I mentioned before that I am not afraid of death, but that is a lie. I am terrified of it. Not of my own death. I am terrified of watching my memories, the ones that molded me, painted me, wrote me, slip away because of a physical loss. I wonder how two things so intertwined can survive without each other. I picture the chlorophyll-less leaf. I know that hidden inside it is my solution and that there is a solution in my mountain experience too. I am more beautiful without my essence. I feel safer when I am in the most danger.
I have no idea what lies in front of me, or my parents, or my old house. I don’t know who will be living in it and making new memories. I don’t care to know, but I am sure that I will. I am coming to a realization that memory loss is a part of life, that loss may make life more beautiful, more vibrant, but that realization is still not comforting for me.

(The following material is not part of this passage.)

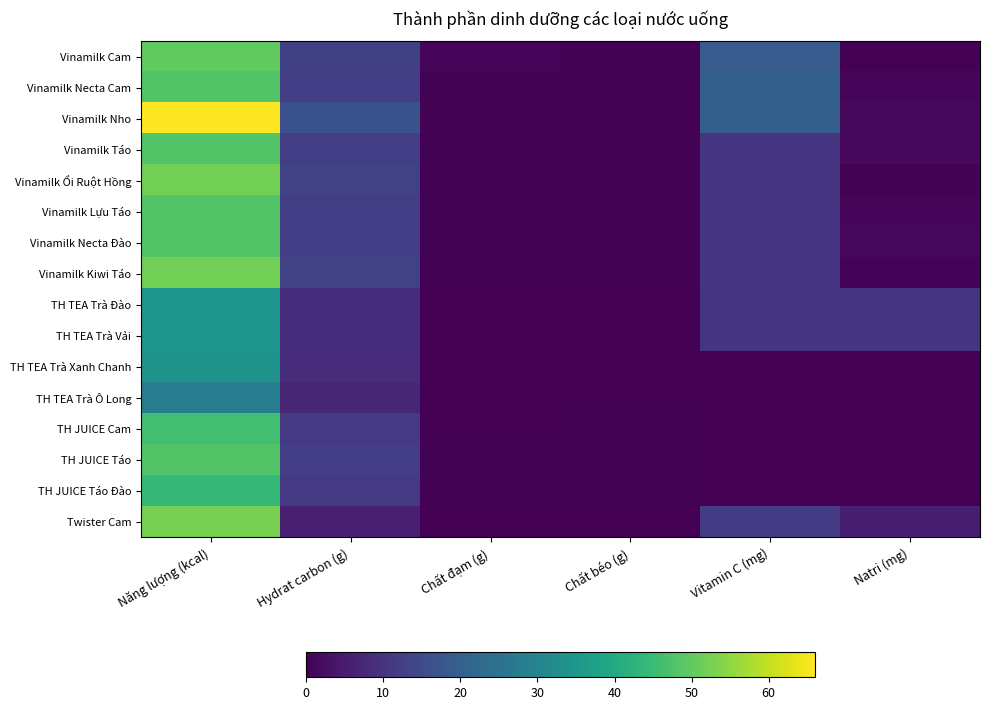

Between Hydrat carbon (g) and Chất đạm (g), which is larger?

Hydrat carbon (g)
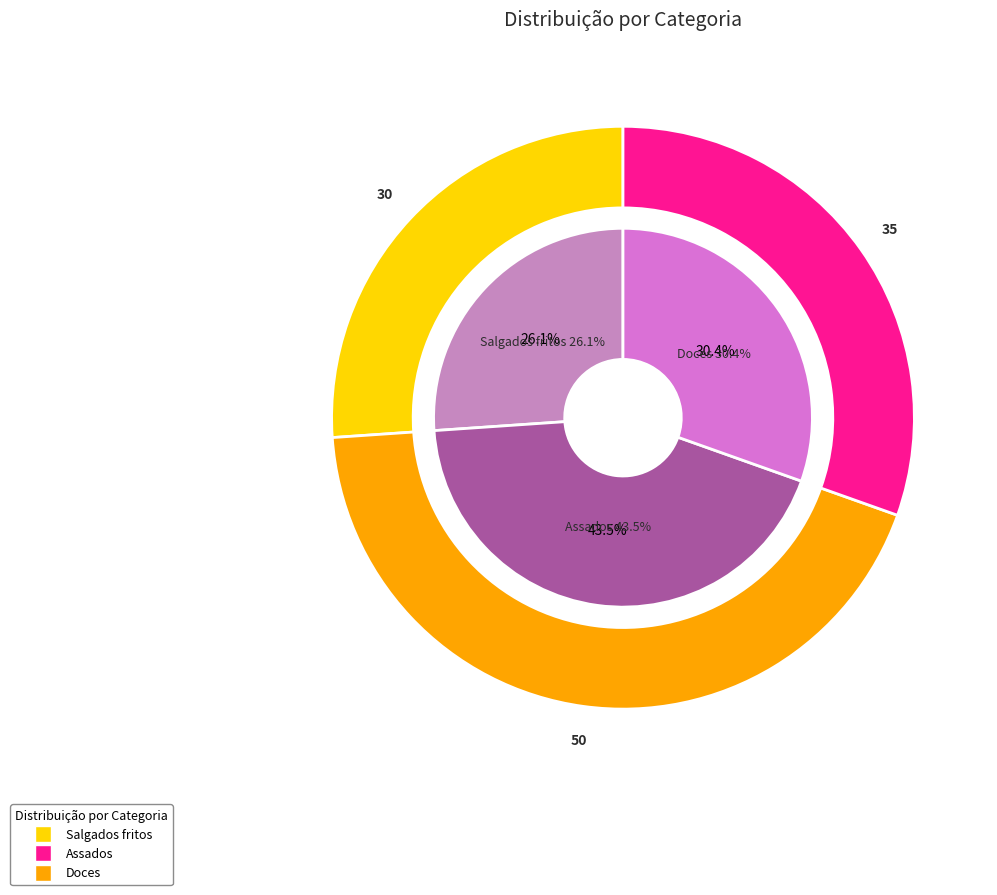

Which category has the biggest portion of the pie?

Assados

I instead picture that beautiful Welsh mountain. I feel it pushing against me. I smell the fresh cold air as the wind blows pygmy snowflakes across my skin. I notice the glistening lake off in the distance, the trees growing diagonally on an adjacent cliff. I am alone this time. There is no danger. No hypothermia. Just my five senses, and a dancing in my stomach that is brought to reality in a floating red leaf: It is a dying memory as dormant as the ground we walk on, as dormant as a twig, as a snowflake. Yet the leaf’s path towards the ground is a beautiful waltz and I am tempted to catch it before it hits, but instead let it land. And as it hits, the land seems to smile at me.